Immagino che molti di questi temi li avrete posti anche nell’incontro dei giorni scorsi con Rfi.
Sì, noi abbiamo chiesto che venga, intanto e da subito, aggiornato il protocollo tra Rfi, sindacati e ministero delle Infrastrutture sui tre temi più delicati. Il primo è quello che indicavo all’inizio, e cioè l’applicazione di tempi corretti di interruzione della circolazione e del corretto rapporto tra quantità/qualità dell’intervento, carichi di lavoro, tempi necessari. Il secondo punto è quello della qualificazione dell’intera filiera, sulla quale serve un controllo capillare. Rfi deve controllare, anche a propria tutela, la correttezza di tutte le ditte in appalto, non solo della prima della catena: carichi e tempi di lavoro, inquadramento, formazione (che sarebbe obbligatoria) effettuata in una scuola edile o in un ente certificato da Rfi con verifica dello svolgimento reale e non assolta con un pezzo di carta che non serve a niente, come spesso accade. E poi c’è, ovviamente, la tecnologia che può davvero aiutare.

È quello che ci siamo chiesti un po’ tutti. Possibile che nell’epoca dell’intelligenza artificiale non ci sia un sistema in grado di bloccare un treno se sui binari ci sono operai al lavoro?
È così. Oggi – semplifico molto per i lettori - abbiamo una sistema digitalizzato, diciamo una “banca dati” dinamica, che registra in tempo reale ovviamente tutti i treni in movimento e un altro sistema (in modulistica digitale e con flussi bidirezionali, almeno così dovrebbe essere), diciamo una altra “banca dati” che registra le manutenzioni programmate e in corso. Oggi esistono le condizioni per un investimento tecnologico, neanche troppo oneroso, che, facendo dialogare i due sistemi, permetta anche a fronte di criticità o eventuali incomprensioni tra operatori umani, controlli in tempo reale e soprattutto di fermare comunque la circolazione.

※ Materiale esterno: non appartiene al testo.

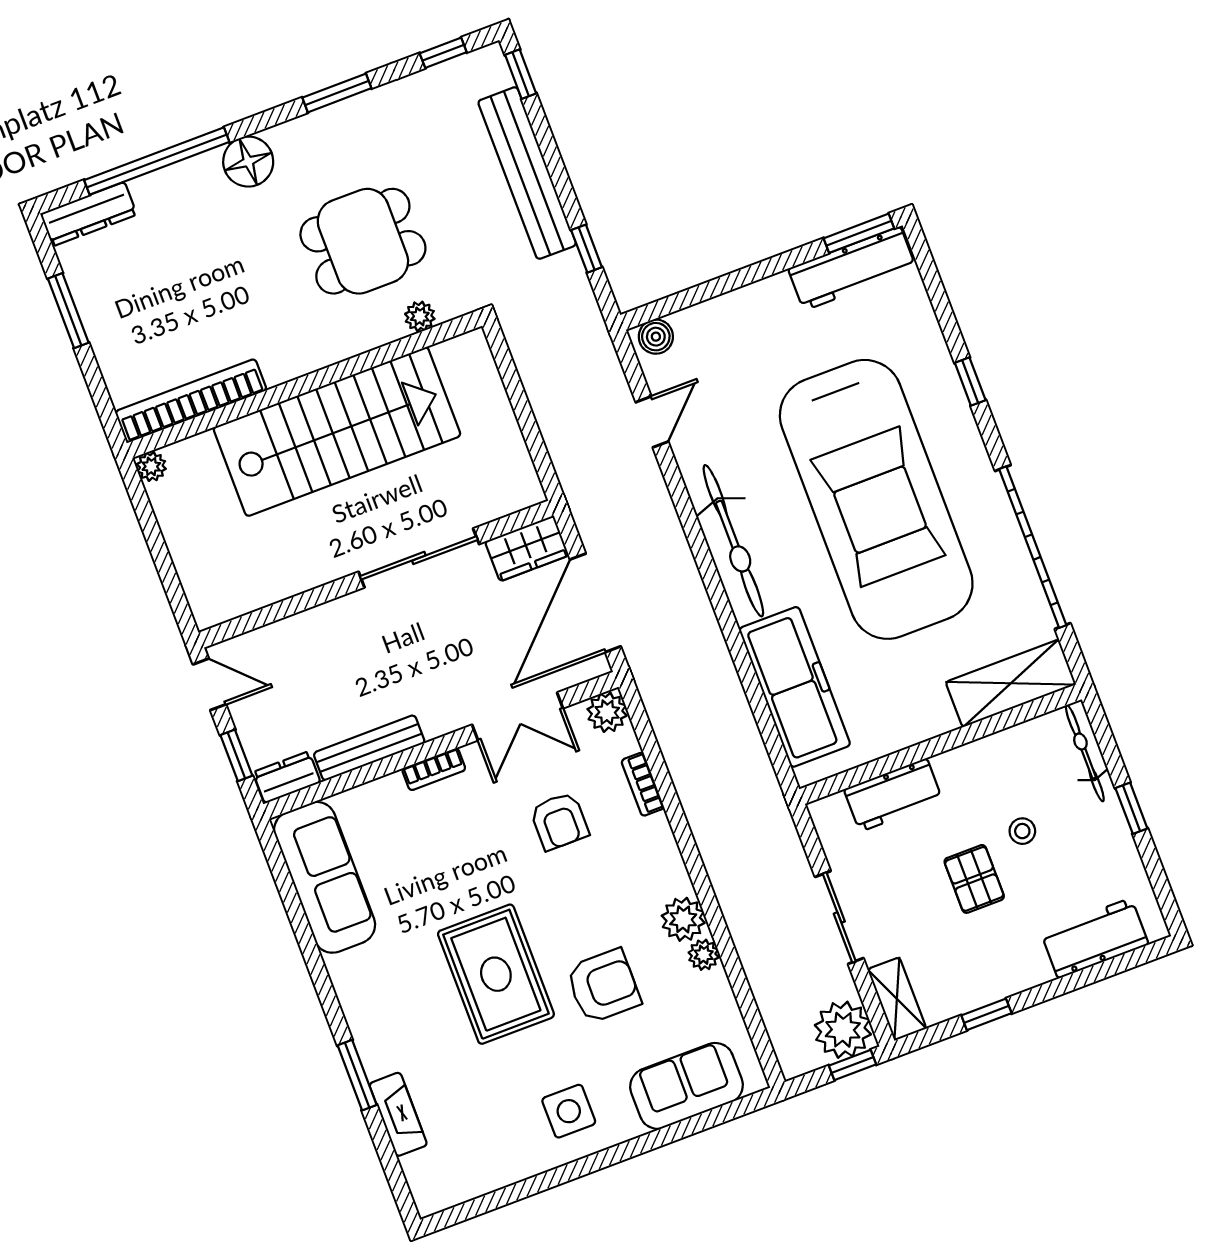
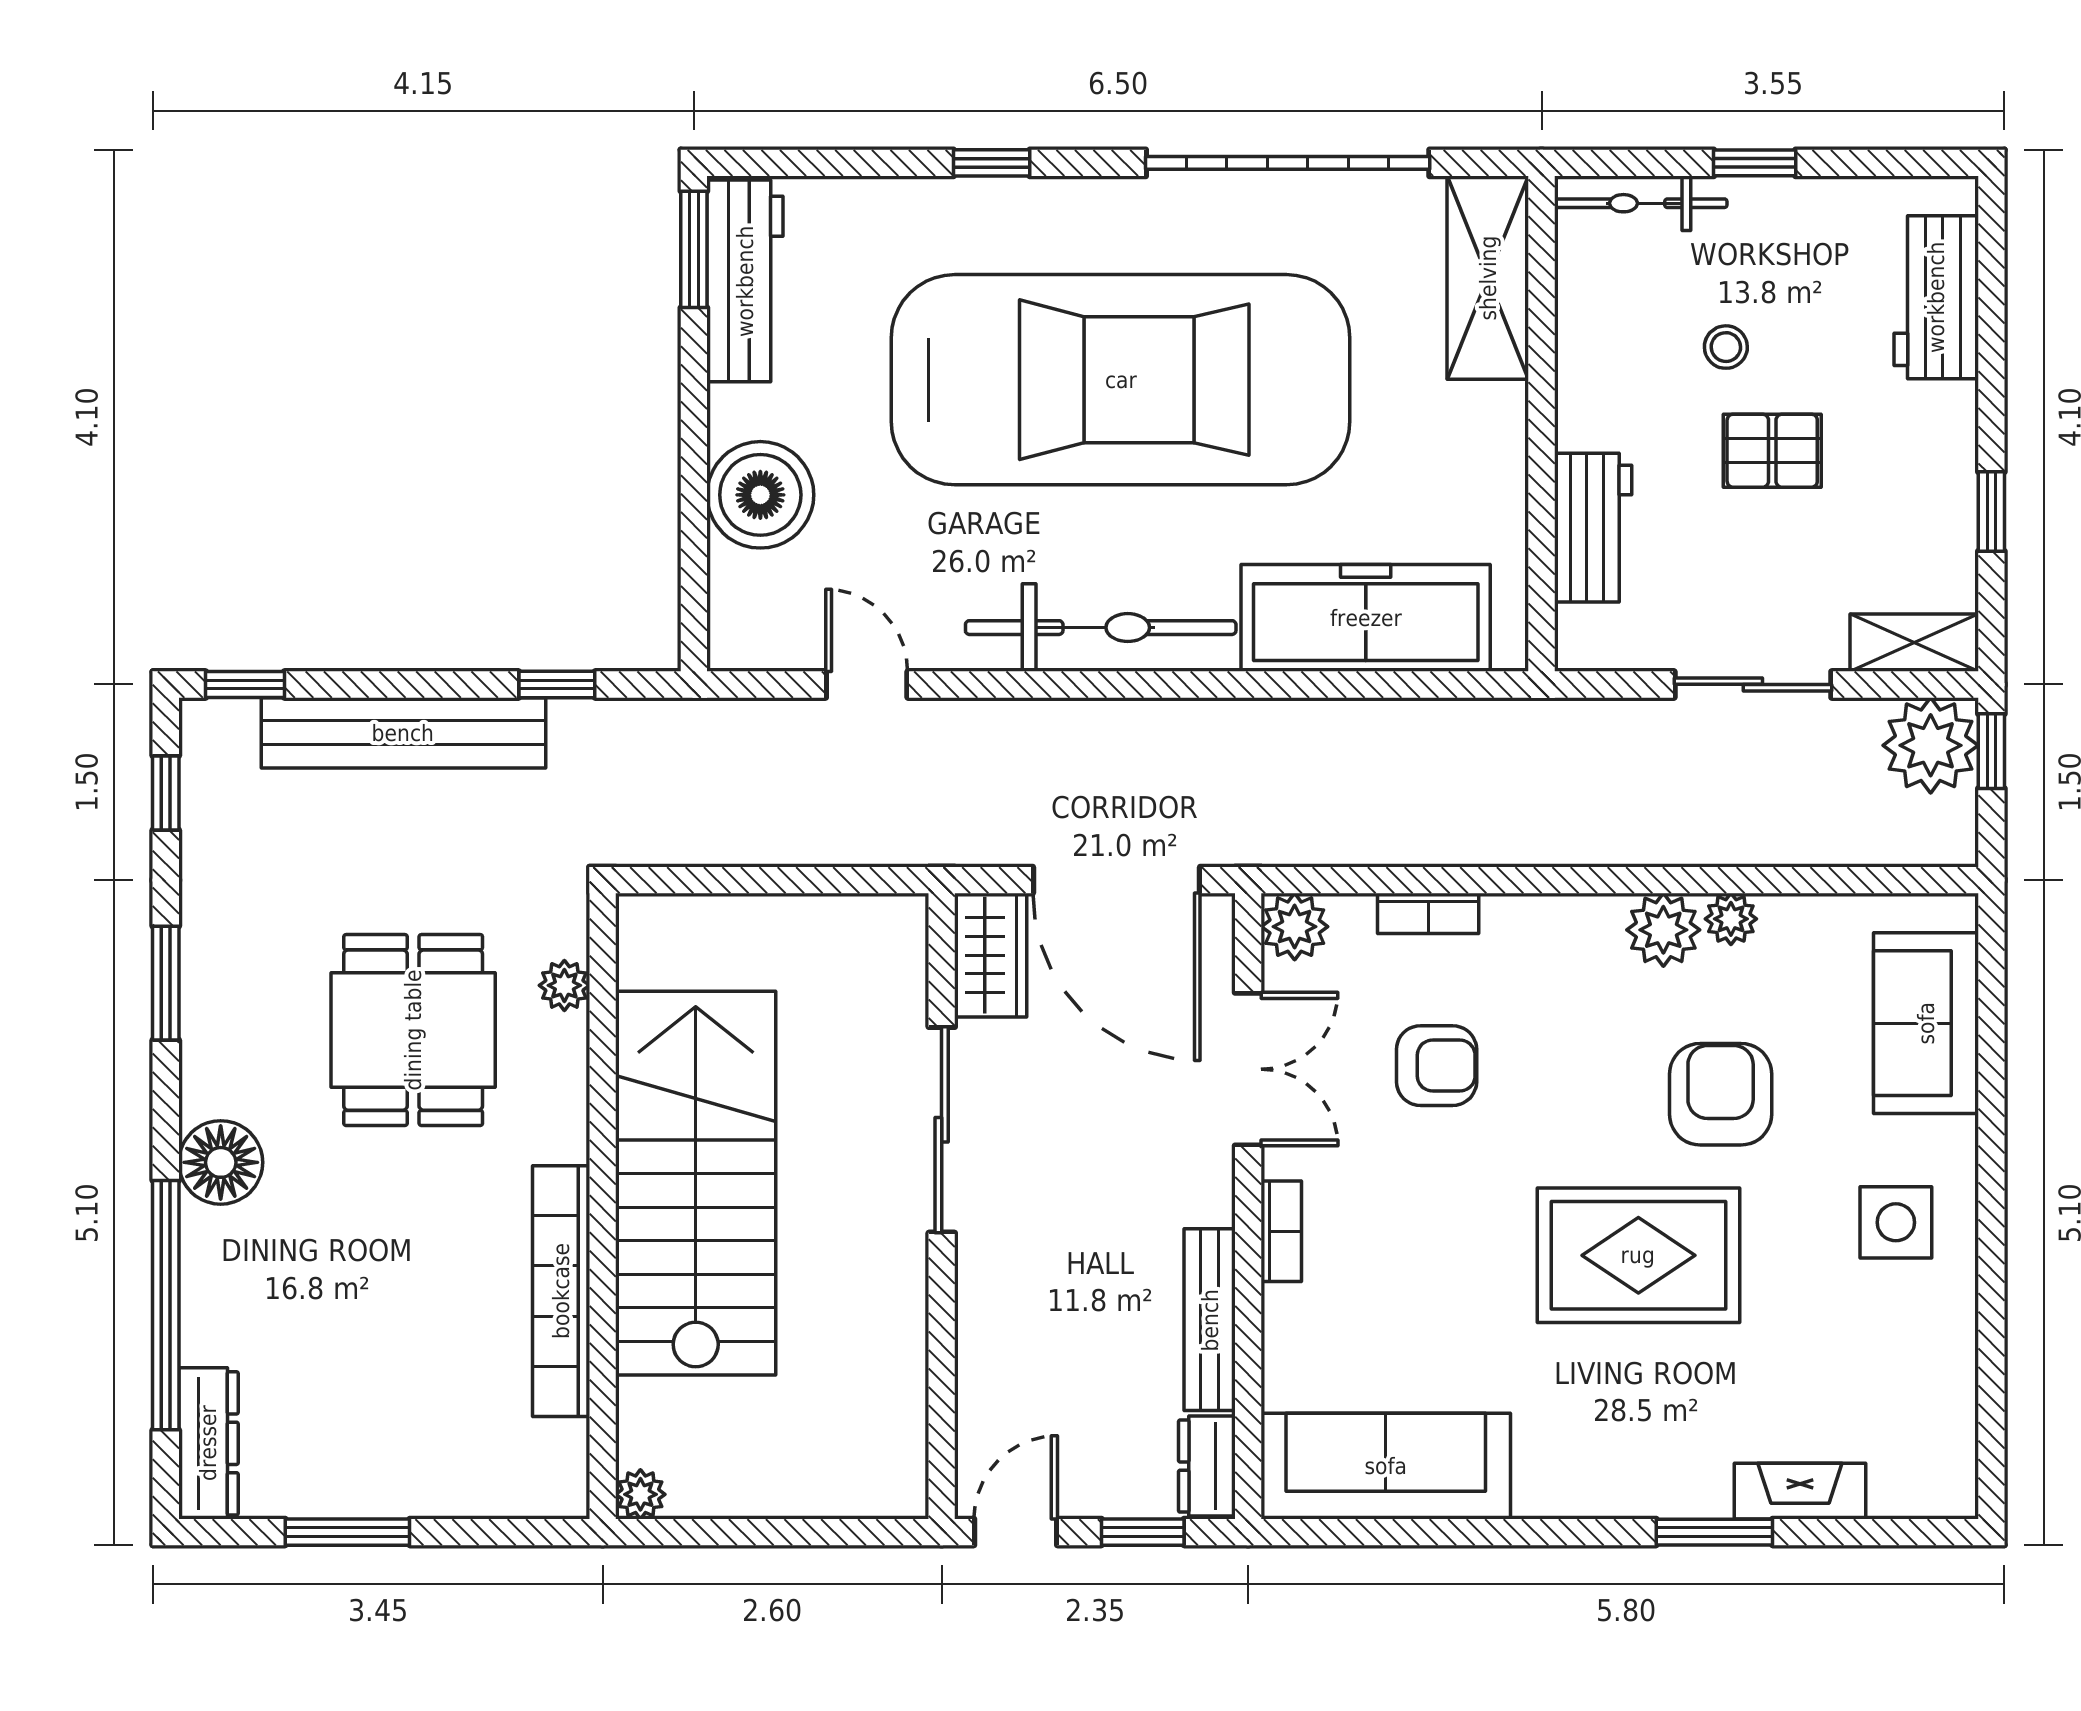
boiler: (656, 337) -> (760, 495), moved, width x1.86, depth x1.86
bookcase: (191, 401) -> (561, 1291), moved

Con tanto di possibile “pulsante di blocco” tale per cui, per esempio l’addetto dell’azienda in cantiere (in ferrovie si chiama “la scorta” ed è dipendente Rfi) comunque, se vede gli operai sui binari (a prescindere dalla qualità e tempi della comunicazione avvenuta tra i vari livelli della “catena”), possa bloccare la circolazione dei mezzi. Qualcuno dice ovviamente sul binario oggetto di intervento, noi diciamo anche nell’area prossima al cantiere (cioè almeno sul binario attiguo). Se poi il blocco risulterà essere un errore e ci sarà un danno economico, questo potrà e dovrà anche essere sanzionato (e chi ha sbagliato pagherà), ma certamente non si perderanno vite umane. Circolazione e manutenzione, insomma, devono parlarsi in maniera automatica con tecnologie “di blocco” preventivo. Con il controllo e le procedure umane, certo, ma se qualcosa non torna, intanto, con la tecnologia, si mette in sicurezza la vita delle persone. E dico persone perché oltre alla vita dei lavoratori delle manutenzioni vi è anche la tutela della vita del macchinista, di chi abita in prossimità delle stazioni, ecc.

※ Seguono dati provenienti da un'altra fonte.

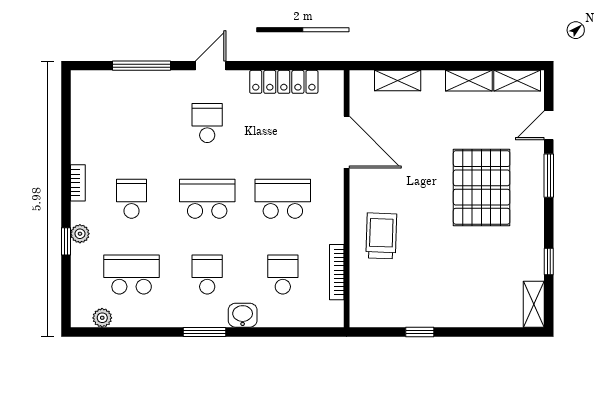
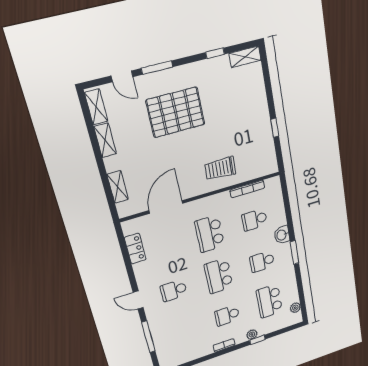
locker: (284, 82) -> (135, 249), width x0.66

Lunedì 8 gli edili sciopereranno unitariamente insieme ai lavoratori dei trasporti delle categorie di Cgil e Uil. Un segnale importante…
Sì, gli edili piemontesi di Feneal Uil, Filca Cisl e Fillea Cgil sciopereranno unitariamente per tutto il giorno e saremo a Vercelli per la manifestazione. È un segnale importante che il mondo del lavoro vuole dare affinché la strage di Brandizzo possa servire almeno a questo: basta con l’ipocrisia di piangere dei morti per poi, passato il cordoglio, non affrontare le cause strutturali, di modello e di sistema che lo hanno provocato, Dobbiamo intervenire in profondità su un sistema che non funziona. Tengo a sottolineare che questa deve essere una battaglia di tutti: sindacati, amministratori, grandi player degli appalti. E con altrettanta onestà – parlo per la Fillea Cgil - deve essere anche una battaglia “culturale” tra i nostri lavoratori, iscritti e non solo. Quando succedono certe cose tutti siamo responsabili e io chiedo a me stesso: oltre alle denunce, oltre ai protocolli, oltre agli scioperi potevamo fare di più? Io penso che anche noi dovevamo e dobbiamo fare di più.